Matcham retired to Westcliff-on-Sea, Essex, shortly before the First World War, where he died of a heart attack, brought about by a blood infection, in 1920. His biographer Brian Walker notes from the architect's personal archives that he was "a man of remarkable vigour and had an enthusiasm for life ... he possessed a tranquility of mind and a great sense of humour and fun."[2]
Francis Matcham was born on 22 November 1854 in Newton Abbot, Devon.[1][3] He was the second of nine children and the eldest son of Charles Matcham (1826–1888), a brewer, and his wife, Elizabeth née Lancaster (1830–1905).[4][n 1] In 1857 Charles Matcham moved his family to Union Street, Torquay, and secured a job as a manager of a brewery and a malthouse.[3] Frank was educated at Babbacombe School, in Babbacombe, Torquay.[1]
Matcham showed an early interest in architecture and became apprenticed at the age of 14 to George Soudon Bridgman, a local architect.[1][6][n 2] The apprenticeship lasted 18 months until Matcham was offered a job at a quantity surveyor's office in London in around 1868.[12] Working in the capital allowed Matcham to study with different architectural professionals.
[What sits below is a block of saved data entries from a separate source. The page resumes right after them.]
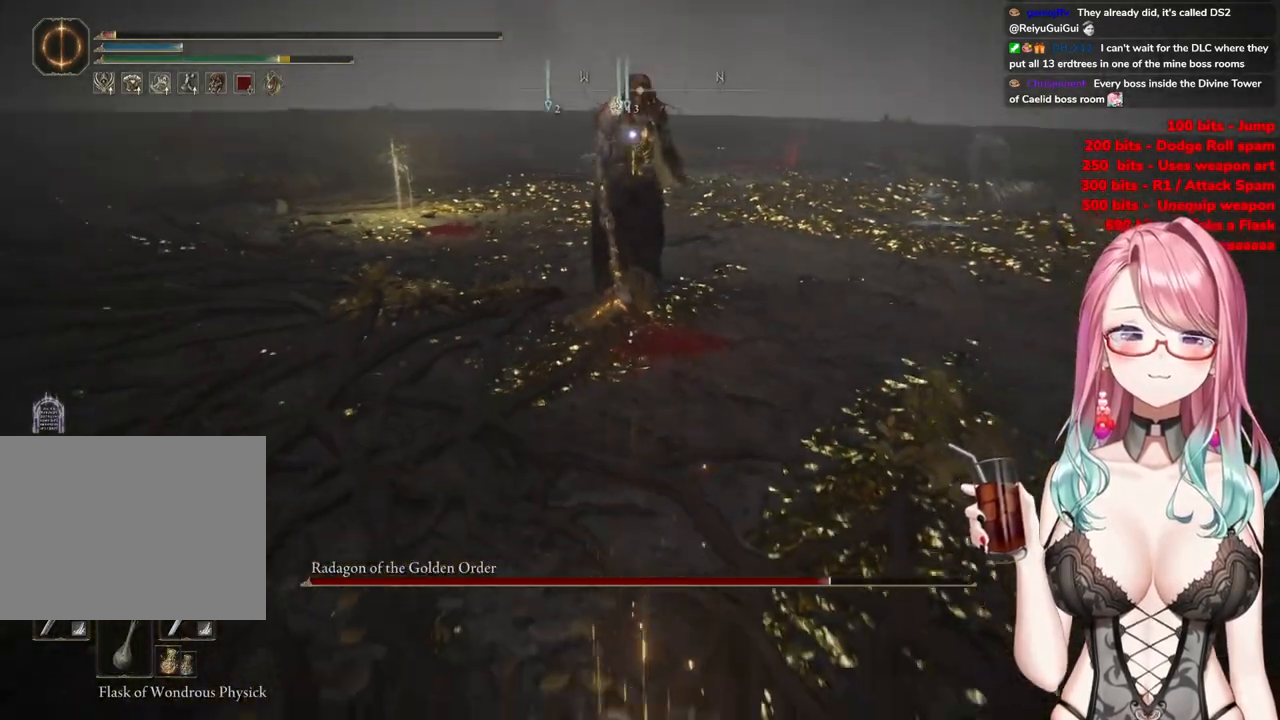
{"buttons": [], "left_stick": "center", "right_stick": "center", "events": [[117, "SQUARE", "up"], [183, "SQUARE", "down"], [283, "SQUARE", "up"], [450, "left_stick", "center"]]}
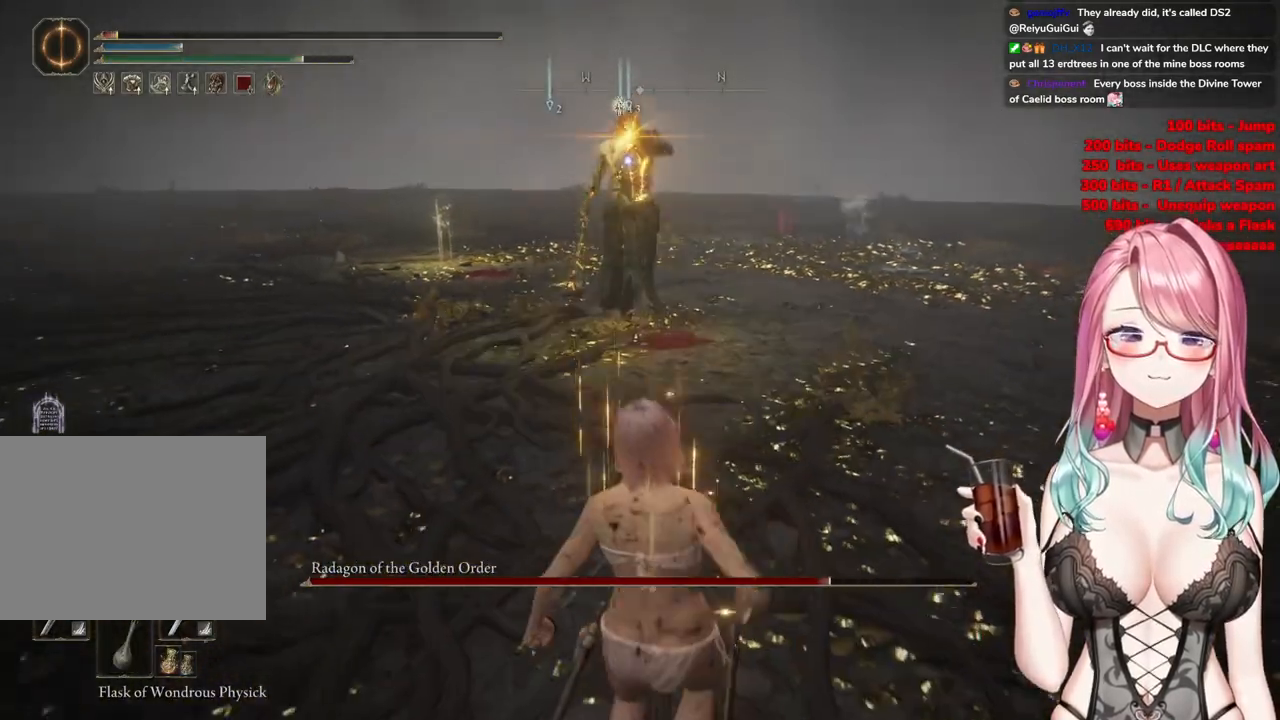
{"buttons": [], "left_stick": "down", "right_stick": "center", "events": [[100, "DPAD_DOWN", "down"], [184, "DPAD_DOWN", "up"], [334, "left_stick", "down"]]}
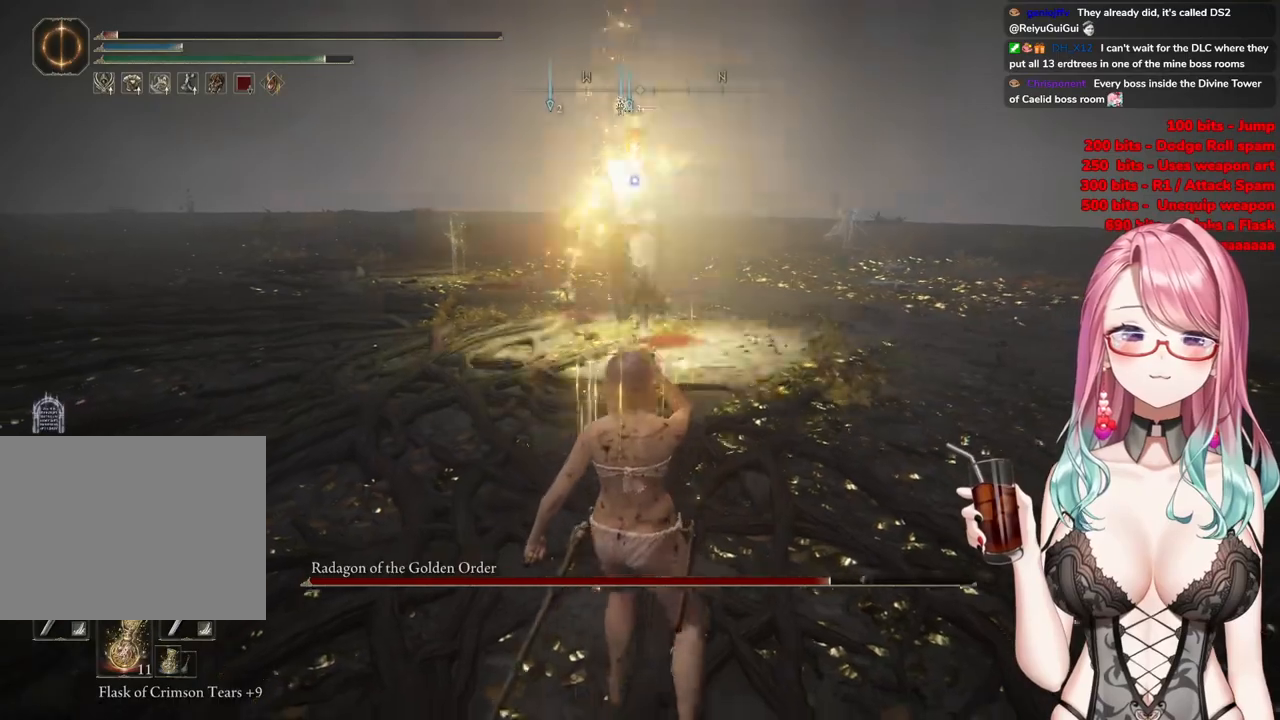
{"buttons": ["CIRCLE"], "left_stick": "down", "right_stick": "center", "events": [[167, "CIRCLE", "down"], [283, "CIRCLE", "up"], [384, "CIRCLE", "down"]]}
His training under a quantity surveyor[1] taught him how to draw up estimates of cost, interact with building contractors, and introduced him to complex calculations, something which he was unlikely to have been taught at school.[13] He also learnt the importance of working to tight schedules imposed by demanding customers.[14]
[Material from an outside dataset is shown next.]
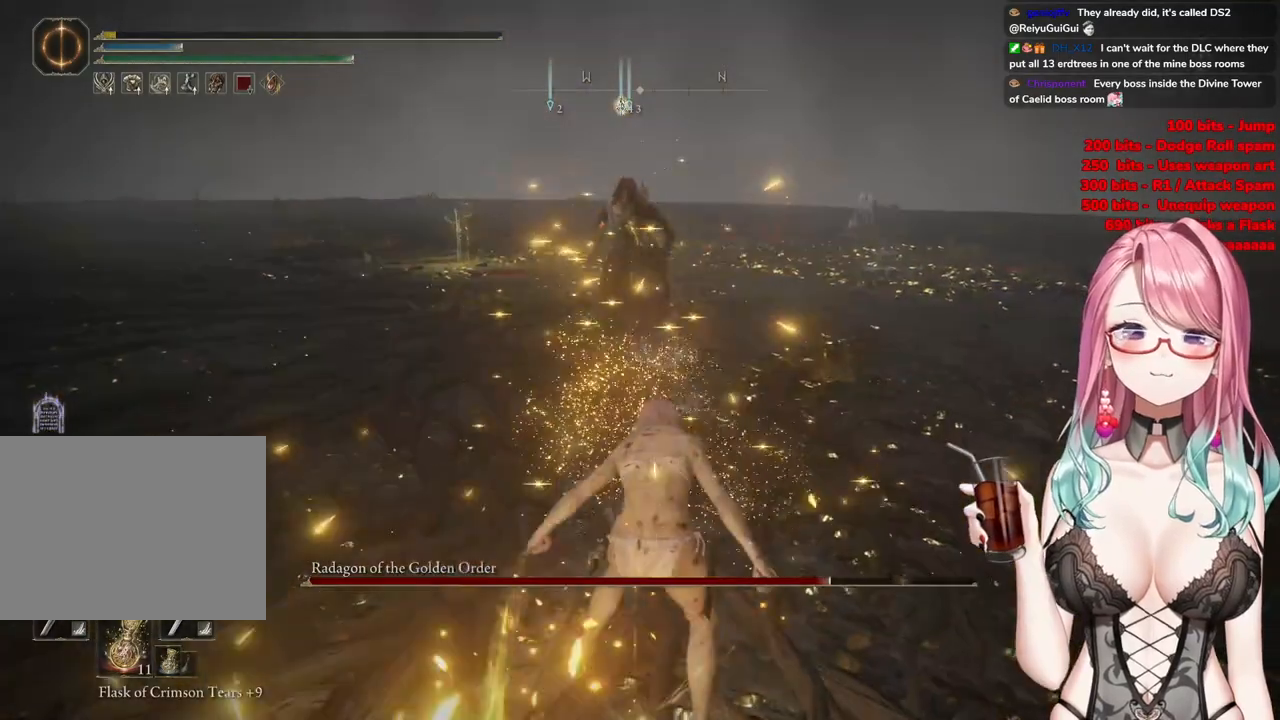
{"buttons": [], "left_stick": "right", "right_stick": "center", "events": [[17, "CIRCLE", "up"], [50, "CIRCLE", "down"], [100, "left_stick", "down-right"], [167, "CIRCLE", "up"], [251, "left_stick", "right"]]}
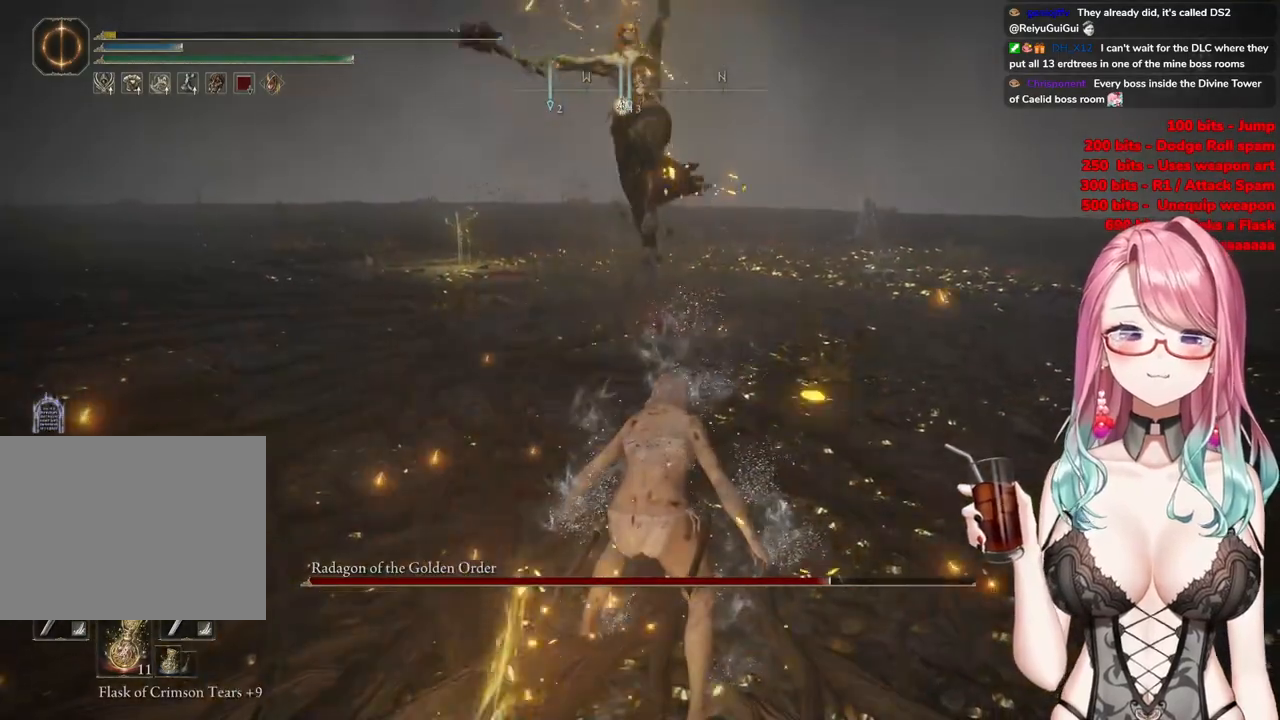
{"buttons": [], "left_stick": "right", "right_stick": "center", "events": [[33, "left_stick", "center"], [300, "left_stick", "right"]]}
In his spare time, Matcham visited many of London's buildings but took a particular liking to theatres and music halls. A building of special interest to him was the newly completed Gaiety Theatre in the Strand, designed by Charles J. Phipps. Matcham was impressed at Phipps's ability to build a normal-sized theatre on a small, awkward plot, and it is probable that Matcham gained inspiration from the Gaiety in some of his later buildings which were also built on restricted plots of land.[13] It is not known how long Matcham spent in London, although it was not uncommon for an architect to take up to six years to become qualified. The theatre historian Görel Garlick estimates that Matcham spent three years in the capital during this time, which would seem probable as by 1871 Matcham was back in Torquay and again under the guidance of Bridgeman, this time as his chief assistant. Bridgeman was eager to take advantage of Matcham's experience in London and asked him to help on the redesign of the Lyceum Theatre in Torquay.[13][15]
Isaac Singer, the American businessman, moved from France to Devon in late 1871. His intention was to buy a large property in the English countryside for his family. His attempt at buying Isambard Kingdom Brunel's estate was unsuccessful and instead, he purchased the Fernham Estate, in Torbay, on which Oldway Mansion was eventually built.[16] Singer commissioned Bridgeman's office to undertake the design and instructed that a theatre be built within the house, long since demolished.[17] Garlick considers it entirely possible that Matcham was given responsibility for the design of the theatre because of his educational experiences in London. Singer spared no cost in terms of Oldway Mansion's construction; he sourced the finest materials from around the world and instructed Bridgeman to design the interior in an exuberant French style. Garlick notes that it was highly likely that Singer's exuberance would have influenced someone as architecturally impressionable as Matcham whose later theatres also used extravagant decoration.[18]
In around 1875, soon after the completion of Singer's house, Matcham secured a job with J. T. Robinson's office in London.[19][n 3] The employment allowed Matcham to become more familiar with what Matcham's biographer Brian Mercer Walker calls, "theatre design of a high order".[10] Matcham's time under Robinson was brief; Robinson died unexpectedly at the family home in Bloomsbury Square, London, in 1877, shortly after Matcham's marriage to Robinson's daughter, Maria, on 9 July.[1] Matcham was entrusted by the family to continue with Robinson's designs which included the refurbishment of the Elephant and Castle Theatre,[1] as well as the modifications to the Cambridge Music Hall in Shoreditch.[21]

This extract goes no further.